### [WHAT TO WORK ON]
Rewrite these items with every "locality" changed to "site" and nothing else altered.

================================

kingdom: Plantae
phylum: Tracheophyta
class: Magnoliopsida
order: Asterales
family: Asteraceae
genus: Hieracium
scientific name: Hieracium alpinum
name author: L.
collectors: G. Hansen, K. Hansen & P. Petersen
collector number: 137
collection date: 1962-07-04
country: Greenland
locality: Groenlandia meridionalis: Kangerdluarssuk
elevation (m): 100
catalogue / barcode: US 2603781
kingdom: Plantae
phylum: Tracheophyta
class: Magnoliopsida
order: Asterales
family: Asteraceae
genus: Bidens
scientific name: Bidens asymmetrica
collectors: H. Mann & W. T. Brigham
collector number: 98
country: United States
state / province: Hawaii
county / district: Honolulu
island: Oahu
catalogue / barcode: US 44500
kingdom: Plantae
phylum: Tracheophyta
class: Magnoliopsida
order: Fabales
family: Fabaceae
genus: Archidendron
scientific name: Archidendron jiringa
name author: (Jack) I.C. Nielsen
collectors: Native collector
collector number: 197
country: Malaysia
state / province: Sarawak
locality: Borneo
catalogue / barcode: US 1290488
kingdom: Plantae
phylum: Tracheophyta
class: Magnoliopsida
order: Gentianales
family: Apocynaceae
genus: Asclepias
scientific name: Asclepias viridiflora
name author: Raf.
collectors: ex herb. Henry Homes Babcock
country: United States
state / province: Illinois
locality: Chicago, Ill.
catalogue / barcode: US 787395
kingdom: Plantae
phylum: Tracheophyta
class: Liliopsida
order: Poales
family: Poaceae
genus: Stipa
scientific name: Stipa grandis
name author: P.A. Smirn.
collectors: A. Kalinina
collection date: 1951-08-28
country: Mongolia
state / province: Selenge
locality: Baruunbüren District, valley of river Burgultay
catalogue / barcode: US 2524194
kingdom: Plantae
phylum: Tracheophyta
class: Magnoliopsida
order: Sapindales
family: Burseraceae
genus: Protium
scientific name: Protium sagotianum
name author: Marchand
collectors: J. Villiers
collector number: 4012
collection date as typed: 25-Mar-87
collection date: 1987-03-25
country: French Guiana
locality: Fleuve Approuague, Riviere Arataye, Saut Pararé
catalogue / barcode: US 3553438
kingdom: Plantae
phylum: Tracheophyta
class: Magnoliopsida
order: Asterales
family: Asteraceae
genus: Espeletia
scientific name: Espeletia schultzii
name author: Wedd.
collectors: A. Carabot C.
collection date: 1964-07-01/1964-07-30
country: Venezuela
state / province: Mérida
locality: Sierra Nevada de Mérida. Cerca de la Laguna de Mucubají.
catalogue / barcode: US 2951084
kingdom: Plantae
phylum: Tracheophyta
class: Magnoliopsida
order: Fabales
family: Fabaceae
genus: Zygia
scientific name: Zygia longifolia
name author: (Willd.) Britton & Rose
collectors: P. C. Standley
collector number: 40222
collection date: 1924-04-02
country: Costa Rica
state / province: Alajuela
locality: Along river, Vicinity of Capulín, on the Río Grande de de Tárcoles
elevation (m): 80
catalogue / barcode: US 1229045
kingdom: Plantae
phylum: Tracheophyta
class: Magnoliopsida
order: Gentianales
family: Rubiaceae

================================

### [TASK RESPONSE]
kingdom: Plantae
phylum: Tracheophyta
class: Magnoliopsida
order: Asterales
family: Asteraceae
genus: Hieracium
scientific name: Hieracium alpinum
name author: L.
collectors: G. Hansen, K. Hansen & P. Petersen
collector number: 137
collection date: 1962-07-04
country: Greenland
site: Groenlandia meridionalis: Kangerdluarssuk
elevation (m): 100
catalogue / barcode: US 2603781
kingdom: Plantae
phylum: Tracheophyta
class: Magnoliopsida
order: Asterales
family: Asteraceae
genus: Bidens
scientific name: Bidens asymmetrica
collectors: H. Mann & W. T. Brigham
collector number: 98
country: United States
state / province: Hawaii
county / district: Honolulu
island: Oahu
catalogue / barcode: US 44500
kingdom: Plantae
phylum: Tracheophyta
class: Magnoliopsida
order: Fabales
family: Fabaceae
genus: Archidendron
scientific name: Archidendron jiringa
name author: (Jack) I.C. Nielsen
collectors: Native collector
collector number: 197
country: Malaysia
state / province: Sarawak
site: Borneo
catalogue / barcode: US 1290488
kingdom: Plantae
phylum: Tracheophyta
class: Magnoliopsida
order: Gentianales
family: Apocynaceae
genus: Asclepias
scientific name: Asclepias viridiflora
name author: Raf.
collectors: ex herb. Henry Homes Babcock
country: United States
state / province: Illinois
site: Chicago, Ill.
catalogue / barcode: US 787395
kingdom: Plantae
phylum: Tracheophyta
class: Liliopsida
order: Poales
family: Poaceae
genus: Stipa
scientific name: Stipa grandis
name author: P.A. Smirn.
collectors: A. Kalinina
collection date: 1951-08-28
country: Mongolia
state / province: Selenge
site: Baruunbüren District, valley of river Burgultay
catalogue / barcode: US 2524194
kingdom: Plantae
phylum: Tracheophyta
class: Magnoliopsida
order: Sapindales
family: Burseraceae
genus: Protium
scientific name: Protium sagotianum
name author: Marchand
collectors: J. Villiers
collector number: 4012
collection date as typed: 25-Mar-87
collection date: 1987-03-25
country: French Guiana
site: Fleuve Approuague, Riviere Arataye, Saut Pararé
catalogue / barcode: US 3553438
kingdom: Plantae
phylum: Tracheophyta
class: Magnoliopsida
order: Asterales
family: Asteraceae
genus: Espeletia
scientific name: Espeletia schultzii
name author: Wedd.
collectors: A. Carabot C.
collection date: 1964-07-01/1964-07-30
country: Venezuela
state / province: Mérida
site: Sierra Nevada de Mérida. Cerca de la Laguna de Mucubají.
catalogue / barcode: US 2951084
kingdom: Plantae
phylum: Tracheophyta
class: Magnoliopsida
order: Fabales
family: Fabaceae
genus: Zygia
scientific name: Zygia longifolia
name author: (Willd.) Britton & Rose
collectors: P. C. Standley
collector number: 40222
collection date: 1924-04-02
country: Costa Rica
state / province: Alajuela
site: Along river, Vicinity of Capulín, on the Río Grande de de Tárcoles
elevation (m): 80
catalogue / barcode: US 1229045
kingdom: Plantae
phylum: Tracheophyta
class: Magnoliopsida
order: Gentianales
family: Rubiaceae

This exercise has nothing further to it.